La cour d'appel de Paris a débouté Twitter dans l'affaire l'opposant à cinq associations : l'UEJF, J'accuse!, SOS racisme, le Mrap et la Licra.

La plateforme de micro-blogging californienne Twitter se trouve contrainte de fournir l'identité des auteurs des tweets racistes. Selon l'AFP, Twitter a été débouté hier par la cour d'appel de Paris qui a constaté que la société n'avait pas fourni les données réclamées et une justification quant à l'impossibilité de le faire. Chez Twitter, un porte-parole a exprimé sa déception et évoque la possibilité de soumettre un appel. En France, la porte-parole du gouvernement Najat Vallaud-Belckacem a confirmé que "Twitter doit exécuter les décisions de justice pour permettre l'identification et donc la condamnation des auteurs de ces tweets haineux".

Fin janvier, Twitter avait été assigné devant le Tribunal de grande instance de Paris suite aux requêtes formulées par l'Union des étudiants juifs de France (UEJF) et le collectif "J'accuse" (lire l'article "Tweets racistes : la justice française hausse le ton", du 24/01/13).

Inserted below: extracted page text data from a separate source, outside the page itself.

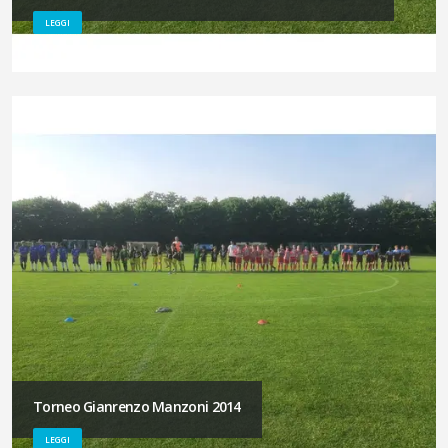
LEGGI
Torneo Gianrenzo Manzoni 2014
LEGGI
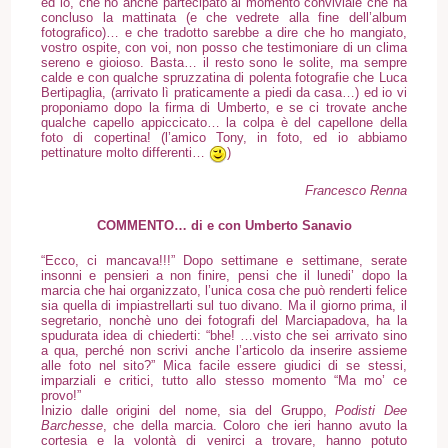
ed io, che ho anche partecipato al momento conviviale che ha
concluso la mattinata (e che vedrete alla fine dell’album
fotografico)… e che tradotto sarebbe a dire che ho mangiato,
vostro ospite
, con voi, non posso che testimoniare di un clima
sereno e gioioso. Basta… il resto sono le solite, ma sempre
calde e con qualche spruzzatina di polenta fotografie che Luca
Bertipaglia, (arrivato lì praticamente a piedi da casa…) ed io vi
proponiamo dopo la firma di Umberto, e se ci trovate anche
qualche capello appiccicato… la colpa è del capellone della
foto di copertina! (l’amico Tony, in foto, ed io abbiamo
pettinature molto differenti…
)
Francesco Renna
COMMENTO… di e con Umberto Sanavio
“Ecco, ci mancava!!!” Dopo settimane e settimane, serate
insonni e pensieri a non finire, pensi che il lunedi’ dopo la
marcia che hai organizzato, l’unica cosa che può renderti felice
sia quella di impiastrellarti sul tuo divano. Ma il giorno prima, il
segretario, nonchè uno dei fotografi del Marciapadova, ha la
spudurata idea di chiederti: “bhe! …visto che sei arrivato sino
a qua, perché non scrivi anche l’articolo da inserire assieme
alle foto nel sito?” Mica facile essere giudici di se stessi,
imparziali e critici, tutto allo stesso momento “Ma mo’ ce
provo!”
Inizio dalle origini del nome, sia del Gruppo,
Podisti Dee
Barchesse
, che della marcia. Coloro che ieri hanno avuto la
cortesia e la volontà di venirci a trovare, hanno potuto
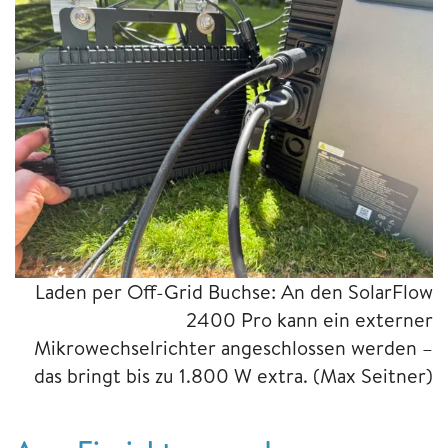
Laden per Off-Grid Buchse: An den SolarFlow
2400 Pro kann ein externer
Mikrowechselrichter angeschlossen werden –
das bringt bis zu 1.800 W extra.
(Max Seitner)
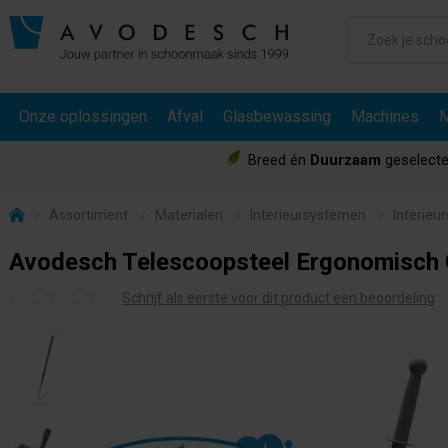
Onze oplossingen
Afval
Glasbewassing
Machines
M
Breed én
Duurzaam
geselecte
Assortiment
Materialen
Interieursystemen
Interieu
Avodesch Telescoopsteel Ergonomisch 
Schrijf als eerste voor dit product een beoordeling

Sans réponse de la part de Twitter, l'UEJF avait alors décidé de porter l'affaire au pénal, lui réclamant 38,5 millions d'euros (lire l'article "Tweets racistes : l'UEJF réclame 38,5 millions d'euros à Twitter", du 21/03/13).

D'autres associations leur ont par la suite apporté leur soutien : SOS racisme, le Mouvement contre le racisme et pour l'amitié entre les peuples (Mrap) et la Ligue internationale contre le racisme et l'antisémitisme (Licra). Cette dernière vient d'ailleurs de lancer son application mobile de lutte contre les actes racistes et antisémites, qui permet notamment de photographier des tags racistes et de les dénoncer.